With a new head coach, new coaching staff, new offense, a completely different defensive system, 21 new players, 10 of them rookies, the Buffalo Bills are a rebuilding team. And, they are about to open their season on the road in the home of the defending champions of their division, a team that has won three Super Bowl titles in the last five years and that is a favorite to win the division and contend for a title again this year.  Given all of that, it would be utterly unreasonable to expect the Bills to win this game.

But, for various reasons that I have outlined above, circumstances have presented the Bills with a unique opportunity in which some of the Patriots' obvious advantages have been at least lessened somewhat, if not negated. Can the Bills take advantage of this opportunity to keep the game competitive and perhaps even "steal" a win? The odds are overwhelming that their youth, inexperience and lack of time to gel as a team will prevent them from doing so. But, the opportunity does exist. And, stranger things have happened—especially early on in a NFL season.

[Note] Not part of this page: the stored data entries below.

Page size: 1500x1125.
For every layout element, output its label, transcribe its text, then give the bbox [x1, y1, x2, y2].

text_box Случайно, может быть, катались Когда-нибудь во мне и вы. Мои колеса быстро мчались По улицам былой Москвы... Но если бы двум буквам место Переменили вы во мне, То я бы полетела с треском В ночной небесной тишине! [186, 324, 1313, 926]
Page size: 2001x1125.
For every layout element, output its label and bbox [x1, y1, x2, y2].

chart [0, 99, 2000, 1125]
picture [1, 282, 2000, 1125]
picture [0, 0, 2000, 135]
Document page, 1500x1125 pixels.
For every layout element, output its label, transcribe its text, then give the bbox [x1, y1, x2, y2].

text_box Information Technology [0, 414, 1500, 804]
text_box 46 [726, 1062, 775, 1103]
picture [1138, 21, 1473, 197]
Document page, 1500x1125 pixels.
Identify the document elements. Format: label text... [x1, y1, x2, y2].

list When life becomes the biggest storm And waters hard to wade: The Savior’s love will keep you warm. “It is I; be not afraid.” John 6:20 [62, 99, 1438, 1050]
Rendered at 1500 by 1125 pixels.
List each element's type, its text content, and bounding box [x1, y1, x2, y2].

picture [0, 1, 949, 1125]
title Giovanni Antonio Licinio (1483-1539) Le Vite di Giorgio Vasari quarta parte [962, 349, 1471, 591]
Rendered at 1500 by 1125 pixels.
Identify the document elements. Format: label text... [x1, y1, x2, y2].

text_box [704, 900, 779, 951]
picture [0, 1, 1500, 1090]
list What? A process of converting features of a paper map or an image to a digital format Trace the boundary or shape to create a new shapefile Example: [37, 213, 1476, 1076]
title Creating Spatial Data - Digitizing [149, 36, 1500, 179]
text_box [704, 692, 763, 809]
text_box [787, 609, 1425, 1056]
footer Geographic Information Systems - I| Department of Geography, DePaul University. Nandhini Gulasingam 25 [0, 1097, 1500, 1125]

While it would be unreasonable to expect the Bills to win this game, nevertheless, it should be an interesting game for Bills fans to watch. It will be interesting to see the new Bills coaching staff and their new offense and defensive system in action in a regular season game against a top-quality division opponent. It should be fascinating to see how the team responds to them and how it reacts in various situations during the course of the game. With JP Losman showing improvement and promise in the preseason after a disastrous season last year, it should be exciting to see him and the Bills' other young players, like Donte Whitner, Kyle Williams and John McCargo, go up against a good opponent in the Pats. The Bills may not win or even be able to keep this game competitive, but it will be interesting to see how they play and are able to answer some of the many questions about this team. Not all of the answers are likely to be good ones, but, undoubtedly, some of them will be and it will be interesting to see what surprises—and disappointments—this team might have in store for its fans this season.